I believe that further exploring the why behind a low MCAT score or GPA, which a number of medical schools already seem to do, will be key in working towards equity and increased representation.

Affordability is yet another gatekeeper that deters students who aren’t able to pay the inordinate costs of taking the MCAT, applying to medical school, and traveling for interviews.

Even more of a hindrance is the cost of medical school itself and the associated debt, which are completely reasonable reasons to be repulsed.

Thus, we must think about how we can minimize these barriers, whether it be through targeted scholarships or application fee waivers.

While these funding sources exist at various schools throughout the country, it’s simply not enough. Such efforts have to be more widely supported and adopted.

This is where we need institutions to step up and take coordinated, actionable steps to recruit underrepresented students.

Further, there is a leaky pipeline from elementary school to college, where Black students often aren’t exposed, supported, and encouraged to pursue science as a whole.

There is also a lack of robust mentorship, which is yet another form of exposure.

A number of the panelists even discussed how integral pipeline programs were in helping them get to medical school, highlighting the importance of such programs in increasing representation.
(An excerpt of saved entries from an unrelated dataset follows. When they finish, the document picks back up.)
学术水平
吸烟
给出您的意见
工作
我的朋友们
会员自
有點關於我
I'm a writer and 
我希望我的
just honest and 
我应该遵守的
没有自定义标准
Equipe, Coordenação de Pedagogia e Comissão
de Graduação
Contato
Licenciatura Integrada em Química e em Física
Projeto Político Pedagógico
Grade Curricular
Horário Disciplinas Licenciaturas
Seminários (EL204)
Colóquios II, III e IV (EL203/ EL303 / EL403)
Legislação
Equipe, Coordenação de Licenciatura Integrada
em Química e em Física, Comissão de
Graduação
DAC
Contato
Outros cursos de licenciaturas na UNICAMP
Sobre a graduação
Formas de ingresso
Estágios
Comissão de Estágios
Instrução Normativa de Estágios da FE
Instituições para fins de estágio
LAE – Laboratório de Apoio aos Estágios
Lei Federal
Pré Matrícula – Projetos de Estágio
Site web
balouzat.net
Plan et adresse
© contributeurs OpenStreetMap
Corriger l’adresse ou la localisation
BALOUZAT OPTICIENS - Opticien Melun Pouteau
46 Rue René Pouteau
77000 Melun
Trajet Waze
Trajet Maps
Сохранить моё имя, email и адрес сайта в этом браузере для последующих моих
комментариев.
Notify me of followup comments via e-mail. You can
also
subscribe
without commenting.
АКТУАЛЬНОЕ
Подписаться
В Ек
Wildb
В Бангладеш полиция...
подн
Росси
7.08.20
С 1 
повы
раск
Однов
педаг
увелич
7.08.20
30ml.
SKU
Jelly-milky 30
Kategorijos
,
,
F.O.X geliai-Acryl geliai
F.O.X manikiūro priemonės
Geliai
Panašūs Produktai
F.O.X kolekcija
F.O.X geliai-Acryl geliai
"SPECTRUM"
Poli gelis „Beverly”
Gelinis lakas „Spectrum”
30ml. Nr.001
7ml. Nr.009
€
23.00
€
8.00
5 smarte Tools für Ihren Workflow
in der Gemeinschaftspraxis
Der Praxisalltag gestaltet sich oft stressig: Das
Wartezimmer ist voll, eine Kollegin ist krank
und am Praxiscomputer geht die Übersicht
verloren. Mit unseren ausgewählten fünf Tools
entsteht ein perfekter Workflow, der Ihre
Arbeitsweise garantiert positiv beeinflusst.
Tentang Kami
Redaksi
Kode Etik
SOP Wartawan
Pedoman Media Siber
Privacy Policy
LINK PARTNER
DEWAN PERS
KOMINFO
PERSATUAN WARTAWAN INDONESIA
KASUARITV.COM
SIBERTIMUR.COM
Community outreach and school partnerships must be more widely initiated and recruitment must occur at a young age because unfortunately, by the time these students attend college, encouraging them to pursue medicine might just be too late.

Numerous experts in the film cited the fact that if we don’t expose students at the elementary or middle school stage, then we miss an integral time to influence their career interests moving forward.

So as we think about this widespread underrepresentation of Black men in medicine, I think it’s important that we think about all of the nuanced factors contributing to this disparity and let the “why” drive our solutions.